__Source text__:
Thursday 24 September 2009

Samuel West - Theatre - Enron

[updated 19 March 2011]






A tweet from Sam:

"End-on ENRON: tore through my opening last night. Am no longer a Royal Court virgin. About time too..."


Reviews

Financial Times
"...Skilling, then, in Samuel West's superb performance, is not simply a villain. He is positively creepy when we first meet him: a pasty-faced nerd who harangues his colleagues for not understanding his ingenious mark-to-market idea. And there is a chilly ruthlessness about him as he manoeuvres to become president of the company. But West also conveys the loneliness and seething impatience of a man who is much cleverer than those around him, and who has an almost visionary grasp of the potential of the market. As the company share price rockets, West's Skilling evolves into a slimmer, sleeker individual: madly charismatic and high, like Richard III, on his own brilliance..."

City AM
"...At the heart of the action is Jeff Skilling, the amoral nerd who turned Enron from an energy company into a trading colossus. Samuel West delivers a blazing performance as Skilling..."

__Excerpted records__:
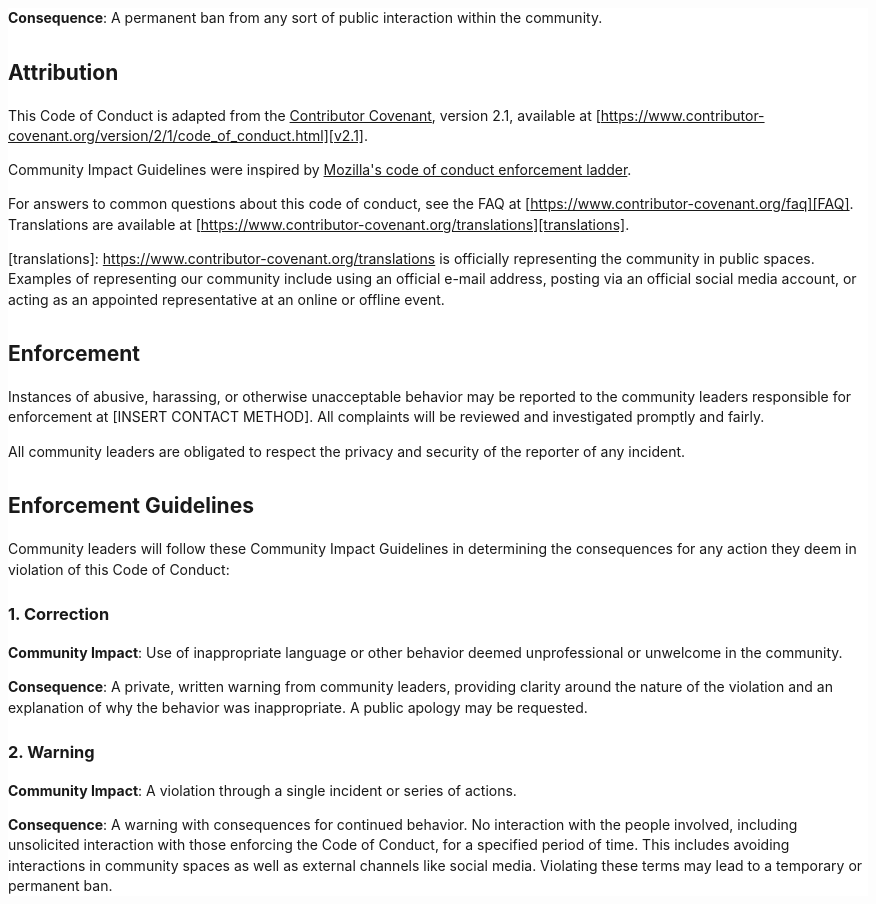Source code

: **Consequence**: A permanent ban from any sort of public interaction within the
community.

## Attribution

This Code of Conduct is adapted from the [Contributor Covenant][homepage],
version 2.1, available at
[https://www.contributor-covenant.org/version/2/1/code_of_conduct.html][v2.1].

Community Impact Guidelines were inspired by
[Mozilla's code of conduct enforcement ladder][Mozilla CoC].

For answers to common questions about this code of conduct, see the FAQ at
[https://www.contributor-covenant.org/faq][FAQ]. Translations are available at
[https://www.contributor-covenant.org/translations][translations].

[homepage]: https://www.contributor-covenant.org
[v2.1]: https://www.contributor-covenant.org/version/2/1/code_of_conduct.html
[Mozilla CoC]: https://github.com/mozilla/diversity
[FAQ]: https://www.contributor-covenant.org/faq
[translations]: https://www.contributor-covenant.org/translations is officially representing the community in public spaces.
Examples of representing our community include using an official e-mail address,
posting via an official social media account, or acting as an appointed
representative at an online or offline event.

## Enforcement

Instances of abusive, harassing, or otherwise unacceptable behavior may be
reported to the community leaders responsible for enforcement at
[INSERT CONTACT METHOD].
All complaints will be reviewed and investigated promptly and fairly.

All community leaders are obligated to respect the privacy and security of the
reporter of any incident.

## Enforcement Guidelines

Community leaders will follow these Community Impact Guidelines in determining
the consequences for any action they deem in violation of this Code of Conduct:

### 1. Correction

**Community Impact**: Use of inappropriate language or other behavior deemed
unprofessional or unwelcome in the community.

**Consequence**: A private, written warning from community leaders, providing
clarity around the nature of the violation and an explanation of why the
behavior was inappropriate. A public apology may be requested.

### 2. Warning

**Community Impact**: A violation through a single incident or series of
actions.

**Consequence**: A warning with consequences for continued behavior. No
interaction with the people involved, including unsolicited interaction with
those enforcing the Code of Conduct, for a specified period of time. This
includes avoiding interactions in community spaces as well as external channels
like social media. Violating these terms may lead to a temporary or permanent
ban.
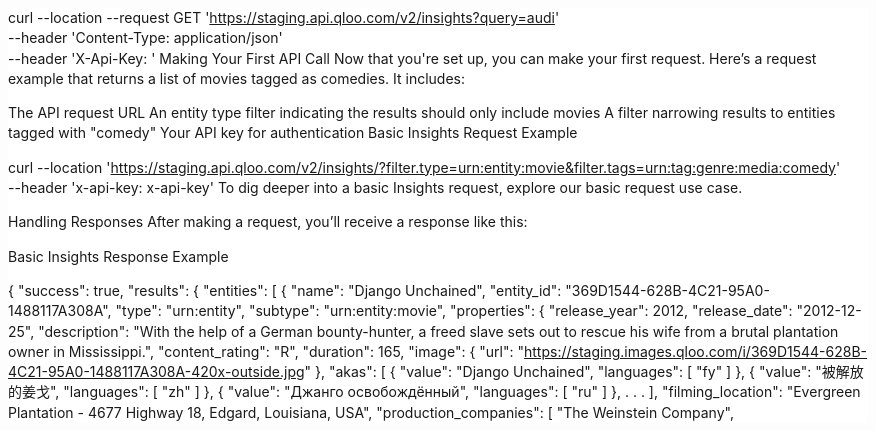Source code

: curl --location --request GET 'https://staging.api.qloo.com/v2/insights?query=audi' \
--header 'Content-Type: application/json' \
--header 'X-Api-Key: <your-api-key>'
Making Your First API Call
Now that you're set up, you can make your first request. Here’s a request example that returns a list of movies tagged as comedies. It includes:

The API request URL
An entity type filter indicating the results should only include movies
A filter narrowing results to entities tagged with "comedy"
Your API key for authentication
Basic Insights Request Example

curl --location 'https://staging.api.qloo.com/v2/insights/?filter.type=urn:entity:movie&filter.tags=urn:tag:genre:media:comedy' \
--header 'x-api-key: x-api-key'
To dig deeper into a basic Insights request, explore our basic request use case.

Handling Responses
After making a request, you’ll receive a response like this:

Basic Insights Response Example

{
    "success": true,
    "results": {
        "entities": [
            {
                "name": "Django Unchained",
                "entity_id": "369D1544-628B-4C21-95A0-1488117A308A",
                "type": "urn:entity",
                "subtype": "urn:entity:movie",
                "properties": {
                    "release_year": 2012,
                    "release_date": "2012-12-25",
                    "description": "With the help of a German bounty-hunter, a freed slave sets out to rescue his wife from a brutal plantation owner in Mississippi.",
                    "content_rating": "R",
                    "duration": 165,
                    "image": {
                        "url": "https://staging.images.qloo.com/i/369D1544-628B-4C21-95A0-1488117A308A-420x-outside.jpg"
                    },
                    "akas": [
                        {
                            "value": "Django Unchained",
                            "languages": [
                                "fy"
                            ]
                        },
                        {
                            "value": "被解放的姜戈",
                            "languages": [
                                "zh"
                            ]
                        },
                        {
                            "value": "Джанго освобождённый",
                            "languages": [
                                "ru"
                            ]
                        },
. . .
 ],
                    "filming_location": "Evergreen Plantation - 4677 Highway 18, Edgard, Louisiana, USA",
                    "production_companies": [
                        "The Weinstein Company",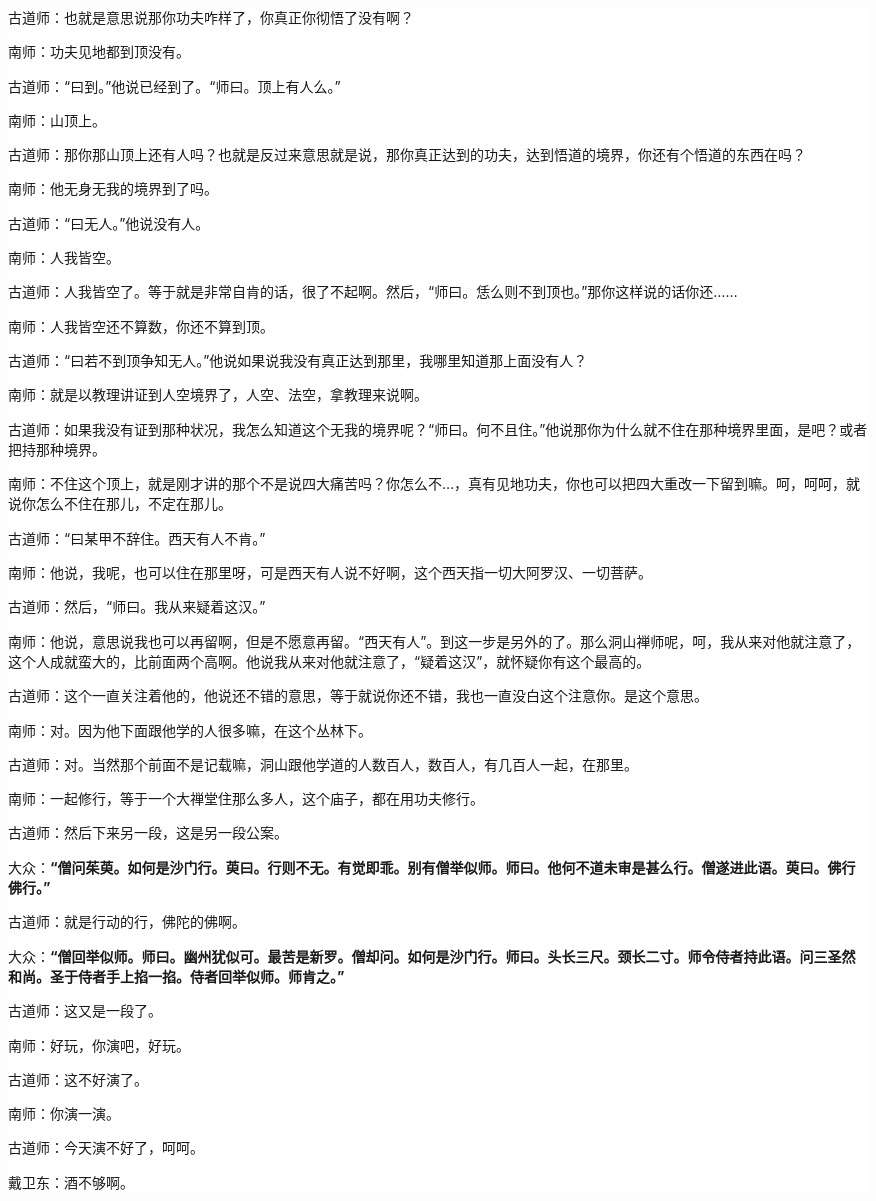 古道师：也就是意思说那你功夫咋样了，你真正你彻悟了没有啊？

南师：功夫见地都到顶没有。

古道师：“曰到。”他说已经到了。“师曰。顶上有人么。”

南师：山顶上。

古道师：那你那山顶上还有人吗？也就是反过来意思就是说，那你真正达到的功夫，达到悟道的境界，你还有个悟道的东西在吗？

南师：他无身无我的境界到了吗。

古道师：“曰无人。”他说没有人。

南师：人我皆空。

古道师：人我皆空了。等于就是非常自肯的话，很了不起啊。然后，“师曰。恁么则不到顶也。”那你这样说的话你还……

南师：人我皆空还不算数，你还不算到顶。

古道师：“曰若不到顶争知无人。”他说如果说我没有真正达到那里，我哪里知道那上面没有人？

南师：就是以教理讲证到人空境界了，人空、法空，拿教理来说啊。

古道师：如果我没有证到那种状况，我怎么知道这个无我的境界呢？“师曰。何不且住。”他说那你为什么就不住在那种境界里面，是吧？或者把持那种境界。

南师：不住这个顶上，就是刚才讲的那个不是说四大痛苦吗？你怎么不…，真有见地功夫，你也可以把四大重改一下留到嘛。呵，呵呵，就说你怎么不住在那儿，不定在那儿。

古道师：“曰某甲不辞住。西天有人不肯。”

南师：他说，我呢，也可以住在那里呀，可是西天有人说不好啊，这个西天指一切大阿罗汉、一切菩萨。

古道师：然后，“师曰。我从来疑着这汉。”

南师：他说，意思说我也可以再留啊，但是不愿意再留。“西天有人”。到这一步是另外的了。那么洞山禅师呢，呵，我从来对他就注意了，这个人成就蛮大的，比前面两个高啊。他说我从来对他就注意了，“疑着这汉”，就怀疑你有这个最高的。

古道师：这个一直关注着他的，他说还不错的意思，等于就说你还不错，我也一直没白这个注意你。是这个意思。

南师：对。因为他下面跟他学的人很多嘛，在这个丛林下。

古道师：对。当然那个前面不是记载嘛，洞山跟他学道的人数百人，数百人，有几百人一起，在那里。

南师：一起修行，等于一个大禅堂住那么多人，这个庙子，都在用功夫修行。

古道师：然后下来另一段，这是另一段公案。

大众：**“僧问茱萸。如何是沙门行。萸曰。行则不无。有觉即乖。别有僧举似师。师曰。他何不道未审是甚么行。僧遂进此语。萸曰。佛行佛行。”**

古道师：就是行动的行，佛陀的佛啊。

大众：**“僧回举似师。师曰。幽州犹似可。最苦是新罗。僧却问。如何是沙门行。师曰。头长三尺。颈长二寸。师令侍者持此语。问三圣然和尚。圣于侍者手上掐一掐。侍者回举似师。师肯之。”**

古道师：这又是一段了。

南师：好玩，你演吧，好玩。

古道师：这不好演了。

南师：你演一演。

古道师：今天演不好了，呵呵。

戴卫东：酒不够啊。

__Exercise set__:
1) Name every person mentioned in the page on Samuel West in Enron, counting each person once.
2) Extend the page on Samuel West in Enron, picking up after its last sentence.

__Task answers__:
1) Samuel West, Jeff Skilling, Richard III

2)
whatsonstage.com
"...at its centre is the tragic figure of the Enron president, Jeffrey Skilling, whom Samuel West brilliantly presents as a geeky, rather childish champion of the mark-to-market philosophy turning first into a predatory shark of the trading floor and then an anguished victim of his own obsessive empire-building..."

Evening Standard
"...At the centre is Skilling. When we first see him he is a hopeless nerd, yet he transforms himself into a swaggering Übermensch. It’s a role in which Sam West positively revels; he is perfect as this suave, grandiloquent and crass overreacher.
Prebble suggests that the trouble with economic evangelists of his stripe is that their message is so appealingly fantastic. We are sucked in by their stories, and we keep being sucked in, rather than learning to be sceptical..."


Guardian
"...Lucy Prebble's play and Rupert Goold's production are so strong that they survive the move. What they vividly offer is not a lecture on corporate madness but an ultra-theatrical demonstration of it at work...Samuel West is hugely impressive as the self-deluded Skilling. It is difficult to feel sympathy for such a man, whose deregulation policies did so much damage, but West reminds us of the global complicity in money worship. Amanda Drew as his rival, Tim Pigott-Smith as Enron's avuncular founder, and Tom Goodman-Hill as the greed-driven Fastow, haunted by the scaly raptors which symbolise the shadow-companies, are also first-rate..."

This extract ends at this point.